> [НЕОБХОДИМЫЕ ДЕЙСТВИЯ]:
[1] Перечислите всё, что, согласно письму сестре в отрывке о Чайковском, было к его услугам в Браилове.
[2] Продолжите, пожалуйста, отрывок о Чайковском с того места, на котором он заканчивается.

======== ВЫБРАННЫЙ ТЕКСТ

Чайковский - Александр Николаевич Познанский
Уже 18 ноября 1877 года Надежда Филаретовна делает первую в этом роде попытку: «Петр Ильич, если Вы соскучитесь за границею и Вам захочется вернуться в Россию, но не показываться людям, то приезжайте ко мне, т. е. не ко мне лично, а в мой дом на Рождественском бульваре; у меня есть вполне удобные квартиры, где Вам не надо будет заботиться ни о чем. В моем хозяйстве все есть готовое, и между нами будут общими только хозяйство и наша дорогая мне дружба в том виде, как теперь, не иначе, конечно. В доме у меня ни я, и никто из моего семейства и никто в Москве и не знали бы, что Вы живете тут. У меня в доме очень легко скрываться от всего света. Вы знаете, какую замкнутую жизнь я сама веду, и вся прислуга привыкла жить на положении гарнизона в крепости. Вы здесь были бы неприступны». Он не воспользовался предложением, но год спустя, в сентябре 1878 года, на несколько дней останавливался в доме на Рождественском бульваре в отсутствие хозяйки и написал ей об этом подробно в письме, как всегда приведшем ее в восторг.
Почти сразу по приезде в Каменку Чайковский с радостью принял приглашение фон Мекк посетить ее поместье Браилов в Каменец-Подольской губернии. Расставшись с Модестом и Колей, отбывшими в Гранкино, он с 17 по 30 мая гостил в преисполненном удовольствиями Браилове. Читаем в его письме сестре от 18 мая: «Я катаюсь здесь как сыр в масле. <…> Живу я в дворце в буквальном смысле этого слова, обстановка роскошная, кроме учтивых и ласково предупредительных слуг, никаких человеческих фигур я не вижу, и никто не является со мной знакомиться, прогулки прелестные, к моим услугам экипажи, лошади, библиотека, несколько фортепьян, фисгармоний, масса нот, — словом чего лучше». Через день к нему присоединился Алеша, который пришел от Браилова в дикий восторг. Видя, как все браиловские слуги падают ниц в присутствии его хозяина, он стал обращаться с последним гораздо почтительнее обыкновенного. В память об этом визите Чайковский посвятил Браилову три пьесы для скрипки и фортепьяно — «Воспоминания о дорогом месте».

================
======== ФРАГМЕНТЫ ЗАПИСЕЙ

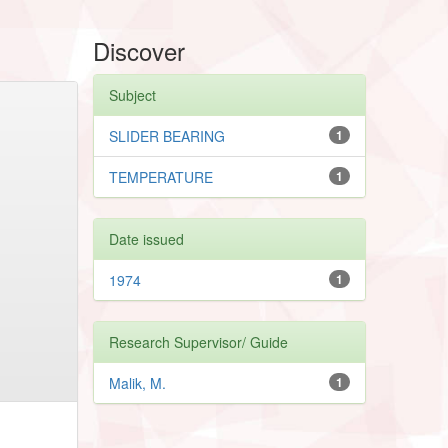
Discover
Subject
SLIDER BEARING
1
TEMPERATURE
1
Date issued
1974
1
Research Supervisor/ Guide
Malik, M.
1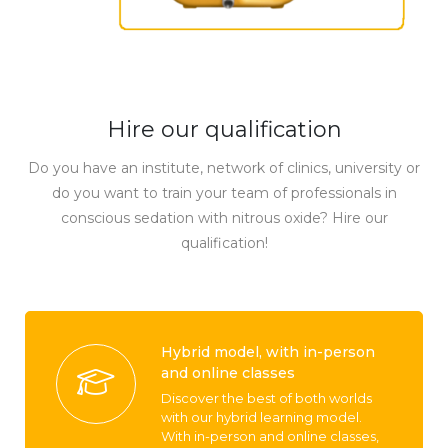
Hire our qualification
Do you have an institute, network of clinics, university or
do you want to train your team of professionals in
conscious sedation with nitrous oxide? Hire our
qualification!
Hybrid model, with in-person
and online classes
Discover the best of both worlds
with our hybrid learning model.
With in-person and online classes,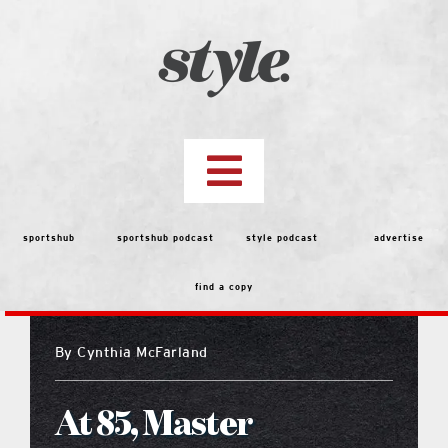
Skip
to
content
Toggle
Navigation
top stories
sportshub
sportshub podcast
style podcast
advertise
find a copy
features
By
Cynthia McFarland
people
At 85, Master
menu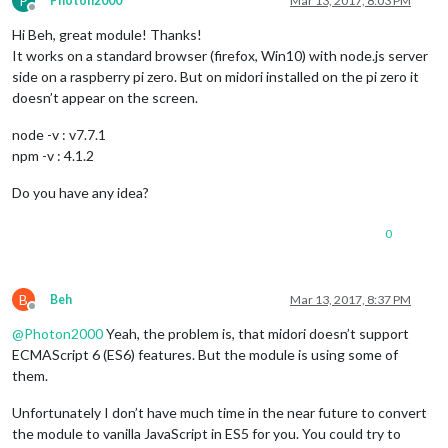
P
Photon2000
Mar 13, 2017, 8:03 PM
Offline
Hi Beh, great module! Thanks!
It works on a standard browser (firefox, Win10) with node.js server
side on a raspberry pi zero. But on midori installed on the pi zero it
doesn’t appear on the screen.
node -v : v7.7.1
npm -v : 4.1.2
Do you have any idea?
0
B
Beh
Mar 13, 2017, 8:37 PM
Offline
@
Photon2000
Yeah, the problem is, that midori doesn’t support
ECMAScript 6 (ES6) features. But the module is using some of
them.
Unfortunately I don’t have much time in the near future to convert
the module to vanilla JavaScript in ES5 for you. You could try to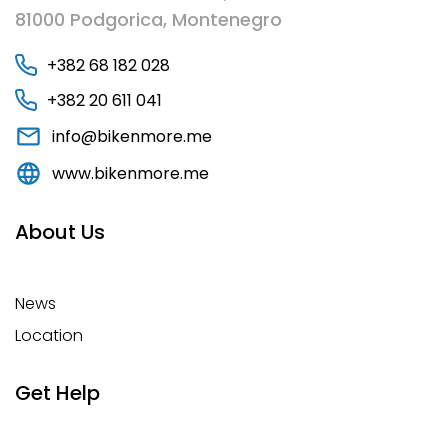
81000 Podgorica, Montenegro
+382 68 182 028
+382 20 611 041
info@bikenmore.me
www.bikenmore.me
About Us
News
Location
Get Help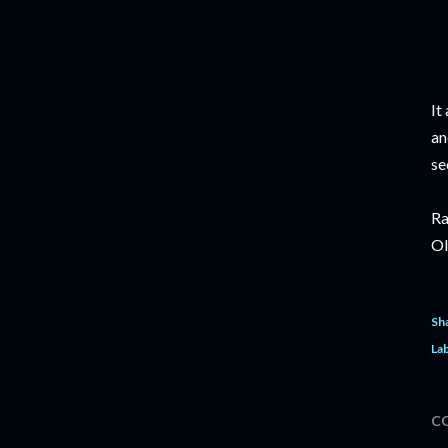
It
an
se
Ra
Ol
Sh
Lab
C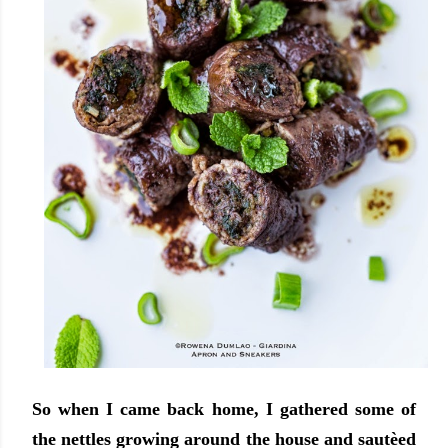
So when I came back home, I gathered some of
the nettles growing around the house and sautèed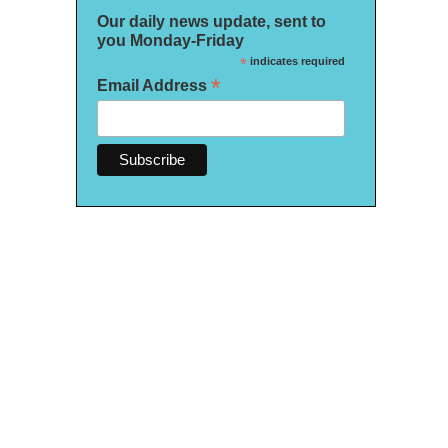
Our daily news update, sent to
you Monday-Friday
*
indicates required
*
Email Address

================
======== ФРАГМЕНТЫ ЗАПИСЕЙ

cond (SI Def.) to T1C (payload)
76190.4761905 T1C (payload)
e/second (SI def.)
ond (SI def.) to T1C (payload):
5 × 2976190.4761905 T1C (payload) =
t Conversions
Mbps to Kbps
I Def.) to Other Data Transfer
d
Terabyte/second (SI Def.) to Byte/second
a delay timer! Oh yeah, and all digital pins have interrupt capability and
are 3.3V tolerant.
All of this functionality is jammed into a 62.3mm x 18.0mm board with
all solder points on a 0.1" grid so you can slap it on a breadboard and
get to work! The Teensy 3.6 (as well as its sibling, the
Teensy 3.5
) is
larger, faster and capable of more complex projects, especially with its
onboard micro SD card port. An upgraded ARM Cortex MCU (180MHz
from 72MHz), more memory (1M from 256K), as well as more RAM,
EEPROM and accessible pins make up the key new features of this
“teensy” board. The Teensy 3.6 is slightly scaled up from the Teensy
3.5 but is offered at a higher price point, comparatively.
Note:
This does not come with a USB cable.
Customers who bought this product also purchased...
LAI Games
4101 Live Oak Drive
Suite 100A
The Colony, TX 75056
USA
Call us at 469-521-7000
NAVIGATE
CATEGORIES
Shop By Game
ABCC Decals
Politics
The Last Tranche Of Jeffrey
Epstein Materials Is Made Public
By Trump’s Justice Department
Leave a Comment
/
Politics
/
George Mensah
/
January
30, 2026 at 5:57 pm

================
======== ФРАГМЕНТЫ ЗАПИСЕЙ

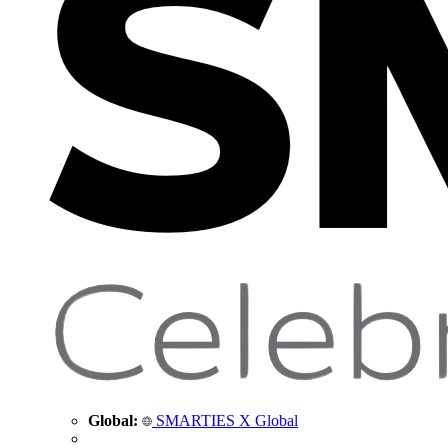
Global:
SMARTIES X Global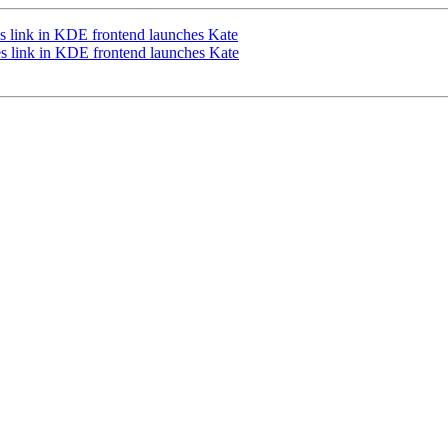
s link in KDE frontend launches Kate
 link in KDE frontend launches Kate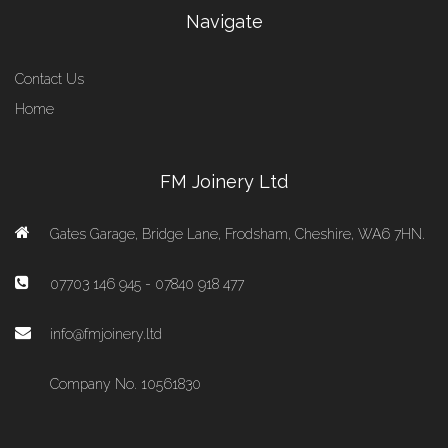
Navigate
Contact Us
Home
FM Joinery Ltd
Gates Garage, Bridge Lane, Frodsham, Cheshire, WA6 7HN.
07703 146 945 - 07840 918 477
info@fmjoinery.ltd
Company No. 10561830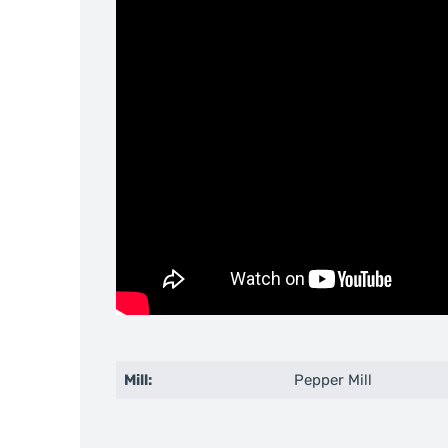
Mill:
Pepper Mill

================

> [ОТВЕТЫ ПО ПОРЯДКУ]:
[1] Экипажи, лошади, библиотека, несколько фортепьян, фисгармонии, масса нот.

[2]
Но даже роскошная обстановка Браилова не помогла полностью отрешиться от беспокойств. Помимо хлопот с началом развода, для которого он должен был ненадолго выехать в Москву, ему пришлось столкнуться еще с одной проблемой, а именно, резким ухудшением отношений между Модестом и родителями Коли Конради, особенно с его матерью Алиной Ивановной. Помимо чисто человеческих недостатков, здесь, вероятно, имела место и простая психологическая несовместимость. Конфликт обозначился уже к марту 1878 года: «Модест меня очень беспокоит. Он решил во что бы то ни стало устроить жизнь отдельную от Алины Ивановны, которую он видеть не может. С одной стороны, я понимаю его антипатию. Один тон ее писем к Модесту достаточен, чтобы понять его отвращение к ней. С другой стороны, как разлучить Колю с родителями?!! Положим, что они не особенно сильно к нему привязаны. Но ведь самолюбие не позволит им расстаться с сыном. Что будут говорить? А между тем Модест задался во что бы то ни стало мыслью жить или в Москве, или в Каменке или за границей, словом, где бы то ни было, лишь бы не с Конради».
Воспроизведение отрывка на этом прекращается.